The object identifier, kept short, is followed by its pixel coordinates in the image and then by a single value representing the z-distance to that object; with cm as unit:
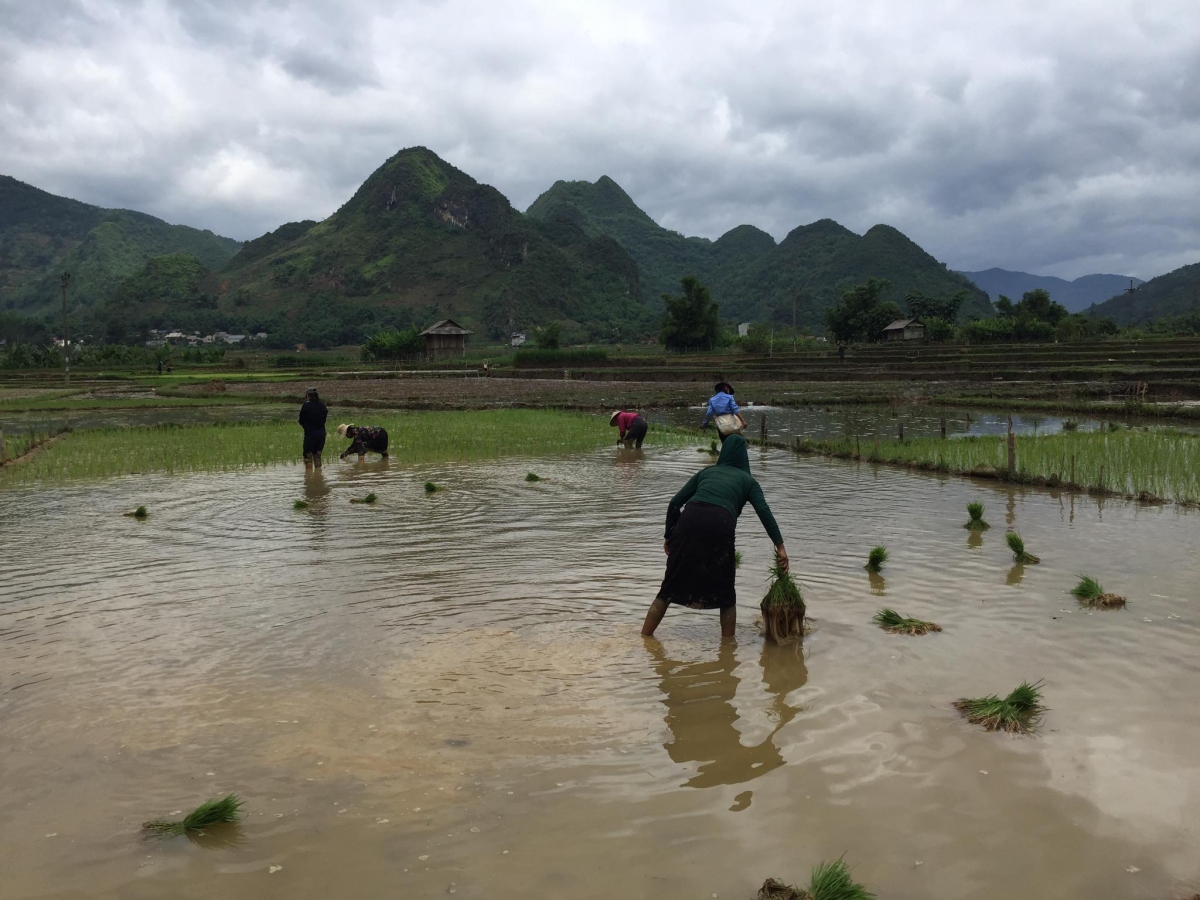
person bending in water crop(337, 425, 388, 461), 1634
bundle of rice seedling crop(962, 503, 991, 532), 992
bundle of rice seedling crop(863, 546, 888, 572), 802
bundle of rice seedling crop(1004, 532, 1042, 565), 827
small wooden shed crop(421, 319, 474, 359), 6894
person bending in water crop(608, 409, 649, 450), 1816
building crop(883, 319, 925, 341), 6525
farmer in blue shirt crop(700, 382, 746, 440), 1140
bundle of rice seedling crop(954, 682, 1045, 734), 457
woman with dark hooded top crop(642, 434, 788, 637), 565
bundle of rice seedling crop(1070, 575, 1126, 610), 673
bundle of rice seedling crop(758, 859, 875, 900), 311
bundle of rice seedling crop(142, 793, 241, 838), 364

=-=-=

Since the pictures are not wanted, repeat only the rest of the material, exactly as given.

*Exercise response*.
The object identifier, kept short, is followed by its pixel coordinates in the image and then by a single value representing the z-distance to that object; with cm as unit:
person bending in water crop(337, 425, 388, 461), 1634
bundle of rice seedling crop(962, 503, 991, 532), 992
bundle of rice seedling crop(863, 546, 888, 572), 802
bundle of rice seedling crop(1004, 532, 1042, 565), 827
small wooden shed crop(421, 319, 474, 359), 6894
person bending in water crop(608, 409, 649, 450), 1816
building crop(883, 319, 925, 341), 6525
farmer in blue shirt crop(700, 382, 746, 440), 1140
bundle of rice seedling crop(954, 682, 1045, 734), 457
woman with dark hooded top crop(642, 434, 788, 637), 565
bundle of rice seedling crop(1070, 575, 1126, 610), 673
bundle of rice seedling crop(758, 859, 875, 900), 311
bundle of rice seedling crop(142, 793, 241, 838), 364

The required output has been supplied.